# COMPITO A:
Secondo l'estratto, quali sono i settori trainanti dell'economia di Portopalo?
# COMPITO B:
Indica se ciascuna affermazione concorda con l'estratto, rispondendo sì o no e citando le parole decisive: (i) a Portopalo molte persone non arrivano nemmeno alla terza settimana del mese; (ii) gli operatori della grande pesca sono quelli che soffrono di più la crisi; (iii) secondo molti marinai i prezzi di vendita del pesce sono alti.
# COMPITO C:
In base all'estratto, spiega su che cosa contano parecchie famiglie di Portopalo per garantirsi il sostentamento minimo.

# ESTRATTO FORNITO:
Società - Economia & Lavoro
PORTOPALO. I giorni di festa, in un periodo di grave crisi economica come l’attuale, assumono per parecchie famiglie un sapore amaro. A Portopalo, le difficoltà dei settori trainanti dell’economia locale (pesca e agricoltura) sono palesi. In tanti non arrivano nemmeno alla terza settimana del mese. Senza il supporto di anziani con le loro pensioni e di un sistema di credito basato spesso sulla fiducia, parecchie famiglie non riuscirebbero a garantirsi il sostentamento minimo. I pescatori, soprattutto gli operatori della «piccola pesca», sono quelli che soffrono di più la crisi. «Prezzi di vendita del pesce bassi, costi fissi in aumento, come la nostra disperazione», è questo il refrain di molti marinai.

# RIGHE DEL DATASET:
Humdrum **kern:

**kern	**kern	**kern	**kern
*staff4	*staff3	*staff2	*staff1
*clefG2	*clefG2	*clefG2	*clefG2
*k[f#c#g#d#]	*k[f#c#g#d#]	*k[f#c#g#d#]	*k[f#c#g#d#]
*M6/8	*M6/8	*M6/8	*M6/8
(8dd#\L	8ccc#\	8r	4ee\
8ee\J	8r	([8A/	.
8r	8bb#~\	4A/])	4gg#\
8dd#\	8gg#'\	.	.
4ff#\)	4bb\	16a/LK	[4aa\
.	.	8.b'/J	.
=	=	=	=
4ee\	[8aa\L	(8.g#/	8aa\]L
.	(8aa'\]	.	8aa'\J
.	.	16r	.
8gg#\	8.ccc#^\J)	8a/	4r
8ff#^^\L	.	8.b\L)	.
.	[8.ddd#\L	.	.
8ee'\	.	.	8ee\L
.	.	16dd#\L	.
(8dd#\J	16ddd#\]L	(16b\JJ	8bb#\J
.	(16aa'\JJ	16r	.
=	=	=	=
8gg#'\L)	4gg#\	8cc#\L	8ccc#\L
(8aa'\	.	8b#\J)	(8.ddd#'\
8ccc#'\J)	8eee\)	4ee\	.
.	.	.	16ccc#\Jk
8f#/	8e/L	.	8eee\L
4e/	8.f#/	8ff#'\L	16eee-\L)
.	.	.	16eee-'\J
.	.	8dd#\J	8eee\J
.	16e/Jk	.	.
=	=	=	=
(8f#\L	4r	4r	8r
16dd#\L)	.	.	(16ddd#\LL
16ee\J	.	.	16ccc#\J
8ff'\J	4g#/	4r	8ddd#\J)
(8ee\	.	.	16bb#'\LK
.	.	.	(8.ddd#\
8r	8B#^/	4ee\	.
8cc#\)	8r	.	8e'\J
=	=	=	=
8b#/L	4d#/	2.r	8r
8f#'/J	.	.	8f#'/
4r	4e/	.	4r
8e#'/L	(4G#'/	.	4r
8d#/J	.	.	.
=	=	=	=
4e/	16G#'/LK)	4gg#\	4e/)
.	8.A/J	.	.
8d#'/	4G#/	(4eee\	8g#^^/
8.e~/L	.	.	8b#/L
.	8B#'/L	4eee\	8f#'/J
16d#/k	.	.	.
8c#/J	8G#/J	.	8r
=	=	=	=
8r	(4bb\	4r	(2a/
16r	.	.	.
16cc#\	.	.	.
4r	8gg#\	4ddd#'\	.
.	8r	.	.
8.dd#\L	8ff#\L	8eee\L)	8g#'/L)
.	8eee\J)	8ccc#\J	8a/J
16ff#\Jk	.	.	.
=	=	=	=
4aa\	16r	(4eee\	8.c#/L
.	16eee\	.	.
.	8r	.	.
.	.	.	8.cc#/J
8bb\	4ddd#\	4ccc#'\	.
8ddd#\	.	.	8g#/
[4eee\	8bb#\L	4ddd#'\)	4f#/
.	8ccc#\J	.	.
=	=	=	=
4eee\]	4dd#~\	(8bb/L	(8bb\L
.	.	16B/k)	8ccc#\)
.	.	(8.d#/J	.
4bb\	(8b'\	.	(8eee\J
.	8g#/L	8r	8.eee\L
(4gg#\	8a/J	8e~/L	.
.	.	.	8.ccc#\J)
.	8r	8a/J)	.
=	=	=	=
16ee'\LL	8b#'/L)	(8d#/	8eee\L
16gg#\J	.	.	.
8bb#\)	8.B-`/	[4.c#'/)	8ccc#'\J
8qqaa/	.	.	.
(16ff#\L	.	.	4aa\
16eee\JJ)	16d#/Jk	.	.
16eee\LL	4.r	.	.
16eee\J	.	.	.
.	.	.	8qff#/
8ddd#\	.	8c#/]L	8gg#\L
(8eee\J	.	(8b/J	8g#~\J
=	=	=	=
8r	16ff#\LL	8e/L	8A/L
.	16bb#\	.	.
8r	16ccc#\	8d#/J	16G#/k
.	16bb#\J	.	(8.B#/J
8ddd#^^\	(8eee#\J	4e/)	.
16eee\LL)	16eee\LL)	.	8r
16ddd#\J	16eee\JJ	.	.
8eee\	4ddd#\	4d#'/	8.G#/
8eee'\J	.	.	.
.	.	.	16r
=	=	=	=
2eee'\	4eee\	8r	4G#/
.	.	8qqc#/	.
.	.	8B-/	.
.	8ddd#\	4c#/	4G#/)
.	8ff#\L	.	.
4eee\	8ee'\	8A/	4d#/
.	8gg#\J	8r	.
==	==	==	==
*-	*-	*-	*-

# RISPOSTA A:
La pesca e l'agricoltura.

# RISPOSTA B:
(i) Sì: "In tanti non arrivano nemmeno alla terza settimana del mese."
(ii) No: "I pescatori, soprattutto gli operatori della «piccola pesca», sono quelli che soffrono di più la crisi."
(iii) No: "Prezzi di vendita del pesce bassi, costi fissi in aumento, come la nostra disperazione".

# RISPOSTA C:
Contano sul supporto degli anziani con le loro pensioni e su un sistema di credito basato spesso sulla fiducia. Senza questi aiuti non riuscirebbero a garantirsi il sostentamento minimo.